Older People’s care, nursing, and a glimmer of hope - a personal and professional perspective

12 May 2023

Lynn MacDiarmid is an Advanced Nurse Practitioner working in the Community Hospitals in Leicestershire. She is a part-time PhD Student at De Montfort University and sits on the England Region Council in the British Geriatrics Society. She is also a member of the CNO Shared Professional Decision-making Council – Research. She tweets @LynnMacD89

I have worked in Community Hospitals for the past 15 years and prior to that, Trauma Orthopaedics for 15 years.

I grew up with my wonderful Dad requiring hospital care from time to time due to a long-term condition, and later in his life requiring more and prolonged periods of care in hospital, ultimately ending up in a  rehabilitation ward…and having to fight for him to receive the right care for him to be able to return to his own home (when we were advised a care home was the ‘only option’), which is what he always wanted – right up to when he died.  He never went into a care home. His determination and success in that determination showed me that anything is possible when you challenge the hardest things put in front of you – and he taught me to always try to do the right thing, however hard that might be.

Things have changed considerably since I first worked in our community hospitals – where we used to have patients on the wards for prolonged periods of time for rehabilitation.
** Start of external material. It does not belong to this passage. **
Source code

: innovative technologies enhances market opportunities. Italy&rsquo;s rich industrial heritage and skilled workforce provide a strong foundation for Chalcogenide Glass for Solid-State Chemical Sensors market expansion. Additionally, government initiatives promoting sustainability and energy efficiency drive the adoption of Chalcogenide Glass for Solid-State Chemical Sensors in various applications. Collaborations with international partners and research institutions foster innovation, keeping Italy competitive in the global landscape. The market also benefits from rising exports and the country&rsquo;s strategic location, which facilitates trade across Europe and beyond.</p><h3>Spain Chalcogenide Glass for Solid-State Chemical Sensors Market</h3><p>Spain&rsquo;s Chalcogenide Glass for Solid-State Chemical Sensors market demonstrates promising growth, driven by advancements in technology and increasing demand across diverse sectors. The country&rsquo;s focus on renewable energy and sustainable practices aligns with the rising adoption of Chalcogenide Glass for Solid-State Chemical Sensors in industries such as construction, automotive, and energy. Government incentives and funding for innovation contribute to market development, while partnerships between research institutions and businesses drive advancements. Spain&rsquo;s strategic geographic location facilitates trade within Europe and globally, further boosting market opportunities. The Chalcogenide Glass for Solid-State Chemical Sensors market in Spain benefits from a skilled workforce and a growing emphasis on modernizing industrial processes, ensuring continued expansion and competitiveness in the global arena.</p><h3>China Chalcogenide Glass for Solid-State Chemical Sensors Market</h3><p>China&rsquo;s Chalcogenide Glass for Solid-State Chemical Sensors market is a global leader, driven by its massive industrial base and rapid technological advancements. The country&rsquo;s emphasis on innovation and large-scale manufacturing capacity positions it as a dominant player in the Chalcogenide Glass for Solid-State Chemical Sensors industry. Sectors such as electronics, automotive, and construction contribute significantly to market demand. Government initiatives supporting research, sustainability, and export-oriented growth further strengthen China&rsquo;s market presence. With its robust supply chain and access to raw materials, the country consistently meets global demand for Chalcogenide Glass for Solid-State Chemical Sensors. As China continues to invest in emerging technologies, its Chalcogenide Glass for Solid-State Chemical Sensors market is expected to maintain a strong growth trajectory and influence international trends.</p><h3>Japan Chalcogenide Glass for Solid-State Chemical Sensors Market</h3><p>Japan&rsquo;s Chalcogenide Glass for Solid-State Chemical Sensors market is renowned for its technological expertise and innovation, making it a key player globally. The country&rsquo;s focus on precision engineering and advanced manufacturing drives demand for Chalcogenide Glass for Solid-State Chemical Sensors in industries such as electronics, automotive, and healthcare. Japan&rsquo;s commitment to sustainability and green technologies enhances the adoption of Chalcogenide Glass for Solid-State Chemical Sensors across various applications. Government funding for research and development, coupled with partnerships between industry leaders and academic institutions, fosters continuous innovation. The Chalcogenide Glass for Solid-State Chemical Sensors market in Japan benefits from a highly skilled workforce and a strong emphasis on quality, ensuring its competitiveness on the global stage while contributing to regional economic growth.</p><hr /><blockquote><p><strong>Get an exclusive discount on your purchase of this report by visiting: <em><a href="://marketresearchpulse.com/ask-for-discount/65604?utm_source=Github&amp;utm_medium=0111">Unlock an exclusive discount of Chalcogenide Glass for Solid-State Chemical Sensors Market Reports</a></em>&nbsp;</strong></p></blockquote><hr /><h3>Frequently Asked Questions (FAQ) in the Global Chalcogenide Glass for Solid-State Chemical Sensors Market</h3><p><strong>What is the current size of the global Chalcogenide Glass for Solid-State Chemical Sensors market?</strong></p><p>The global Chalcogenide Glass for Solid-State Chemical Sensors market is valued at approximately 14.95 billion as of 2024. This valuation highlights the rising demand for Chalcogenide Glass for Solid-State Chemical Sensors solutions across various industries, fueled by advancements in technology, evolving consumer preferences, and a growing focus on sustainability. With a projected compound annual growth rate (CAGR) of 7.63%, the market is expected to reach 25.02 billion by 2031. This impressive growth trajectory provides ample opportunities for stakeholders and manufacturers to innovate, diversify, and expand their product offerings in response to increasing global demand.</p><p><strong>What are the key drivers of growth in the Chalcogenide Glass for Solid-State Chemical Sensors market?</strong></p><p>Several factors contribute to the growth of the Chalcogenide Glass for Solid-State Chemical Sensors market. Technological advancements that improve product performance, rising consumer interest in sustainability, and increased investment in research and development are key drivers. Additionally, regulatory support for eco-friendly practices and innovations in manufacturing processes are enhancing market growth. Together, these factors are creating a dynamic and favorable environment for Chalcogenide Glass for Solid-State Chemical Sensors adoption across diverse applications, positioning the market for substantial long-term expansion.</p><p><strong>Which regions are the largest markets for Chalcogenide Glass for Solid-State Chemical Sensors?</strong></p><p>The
Our GPs would visit the wards once a day for an hour to review the patients and would pop back when someone was unwell, or we had a new admission. The focus has shifted over the years to more acute care management, where we now treat infections such as sepsis on our wards and avoid acute hospital transfers as well as providing rehabilitation. However, along with this has been the national pressure to discharge patients as quickly as possible, and perhaps not allow them the time to get to be the best they can not only from a physical, but also psychological perspective.

The challenges we face as nurses in older people’s care are some of those challenges that we faced as a family. Factors such as the importance of good rehabilitation and the difference it can make to older people’s lives – allowing them to live longer, healthier lives; the recognition of frailty and being able to plan when this is recognised and delivering timely, evidence-based, compassionate care. These factors are in contrast with the pressure to ensure that patients waiting for ambulances, spaces in Emergency departments, and beds on wards are not waiting prolonged, unacceptable periods for care.

We have opportunities to create hope for the future generations of nurses and our patients by demonstrating and sharing the positive outcomes of our care and ensuring that this carries as much weight as other interventions such as surgery, for example. We have opportunities to demonstrate that nursing remains a caring profession which champions patient safety and positive outcomes for patients and their families, friends, and carers.

Nurses have opportunities in the future for driving through change and ensuring patient safety through participating and leading research in older people’s care. We should demonstrate that, as a profession, we are educated, articulate and passionate in advancing our practice for the ultimate benefit of patients and their families. We have an opportunity to do this through working with older people in designing appropriate research and implementing outcomes from that research for their benefit. This can ensure that the nurses of the future have a solid, ever-growing evidence base for delivering exceptional care across the country and that they can do this though evidence-based practice with and for our patients.